There are a few other simple-sounding improvements, too, like providing rehabilitation seven days a week.

"The key innovation is not the space," said Rocklon Chapin, CEO of Duluth-based Benedictine Health. "But rather it's the relationship we have with the clinicians and the leaders in the other organizations." The Allina physicians will look in on a patient as needed in an Interlude facility, even calling up medical records on the TV in the patient's room.

While still very early, so far the readmission rate at the Presbyterian Homes Interlude in Plymouth has been just 2 percent, according to Sharon Klefsaas, vice president of operations for Presbyterian Homes. As for the length of stay, so far it's been about 9.5 days when the average for these five conditions in the metro area is 16.8 days.

Cutting a week off a stay is a remarkable achievement. And it presents a problem in the business model of Roseville-based Presbyterian Homes and BHS; one of the main ways they get paid is by how many days the patient stays.

Think about this as a resort manager would. Imagine delivering such a great experience that the guests can see and do everything they want in just four days. The resort encourages the guests to just head home, and happily, rather than pay for the whole week. And when they say goodbye, this resort owner is out at least a couple of days of revenue.

No resort owner would do that. No health care provider should, either. That's why the payment and incentive system has to change.

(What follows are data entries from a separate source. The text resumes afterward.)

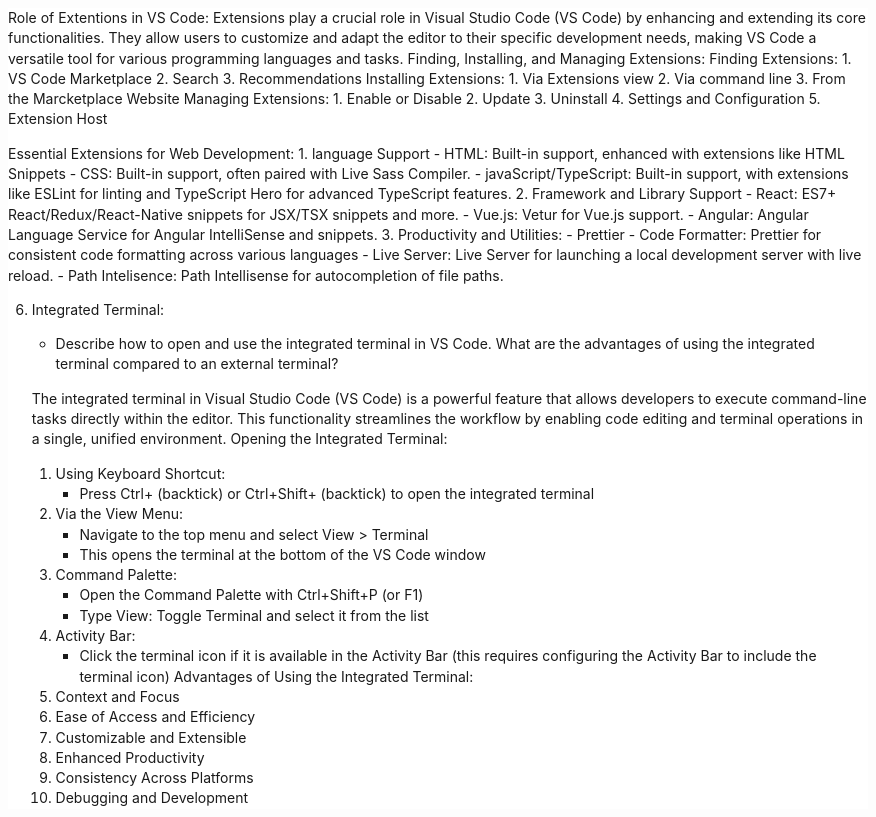    Role of Extentions in VS Code: 
   Extensions play a crucial role in Visual Studio Code (VS Code) by enhancing and extending its core functionalities. They allow users to customize and adapt the editor to their specific development needs, making VS Code a versatile tool for various programming languages and tasks.
   Finding, Installing, and Managing Extensions:
   Finding Extensions:
      1. VS Code Marketplace
      2. Search 
      3. Recommendations
   Installing Extensions:
      1. Via Extensions view
      2. Via command line
      3. From the Marcketplace Website
   Managing Extensions:
      1. Enable or Disable
      2. Update
      3. Uninstall
      4. Settings and Configuration
      5. Extension Host
   
   Essential Extensions for Web Development: 
      1. language Support
         - HTML: Built-in support, enhanced with extensions like HTML Snippets
         - CSS: Built-in support, often paired with Live Sass Compiler.
         - javaScript/TypeScript: Built-in support, with extensions like ESLint for linting and TypeScript Hero for advanced TypeScript features.
      2. Framework and Library Support
         - React: ES7+ React/Redux/React-Native snippets for JSX/TSX snippets and more.
         - Vue.js: Vetur for Vue.js support.
         - Angular: Angular Language Service for Angular IntelliSense and snippets.
      3. Productivity and Utilities:
         - Prettier - Code Formatter: Prettier for consistent code formatting across various languages
         - Live Server: Live Server for launching a local development server with live reload.
         - Path Intelisence: Path Intellisense for autocompletion of file paths.

6. Integrated Terminal:
   - Describe how to open and use the integrated terminal in VS Code. What are the advantages of using the integrated terminal compared to an external terminal?

   The integrated terminal in Visual Studio Code (VS Code) is a powerful feature that allows developers to execute command-line tasks directly within the editor. This functionality streamlines the workflow by enabling code editing and terminal operations in a single, unified environment.
   Opening the Integrated Terminal:
      1. Using Keyboard Shortcut:
         - Press Ctrl+ (backtick) or Ctrl+Shift+ (backtick) to open the integrated terminal
      2. Via the View Menu:
         - Navigate to the top menu and select View > Terminal
         - This opens the terminal at the bottom of the VS Code window
      3. Command Palette: 
         - Open the Command Palette with Ctrl+Shift+P (or F1)
         - Type View: Toggle Terminal and select it from the list
      4. Activity Bar: 
         - Click the terminal icon if it is available in the Activity Bar (this requires configuring the Activity Bar to include the terminal icon)
   Advantages of Using the Integrated Terminal:
      1. Context and Focus
      2. Ease of Access and Efficiency
      3. Customizable and Extensible
      4. Enhanced Productivity
      5. Consistency Across Platforms
      6. Debugging and Development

By now, Wheeler said, Allina had expected to be much further along in receiving its payments based on outcomes and total cost. She said it's only about 3 percent of her organization's total revenue, with the rest in the traditional fee-for-service model, adding that "even in a progressive community like Minnesota we've been a little bit stuck."

The partners can't say when the customers start paying them for far shorter stays and other good outcomes they think they can keep delivering, but they don't sound worried that the financial model won't ultimately shift to reward it.

They don't plan to lose money this year, said Dan Lindh, CEO of Presbyterian Homes, but "even if we lose money on it, we will learn how to collaborate better and it will strengthen our organizations."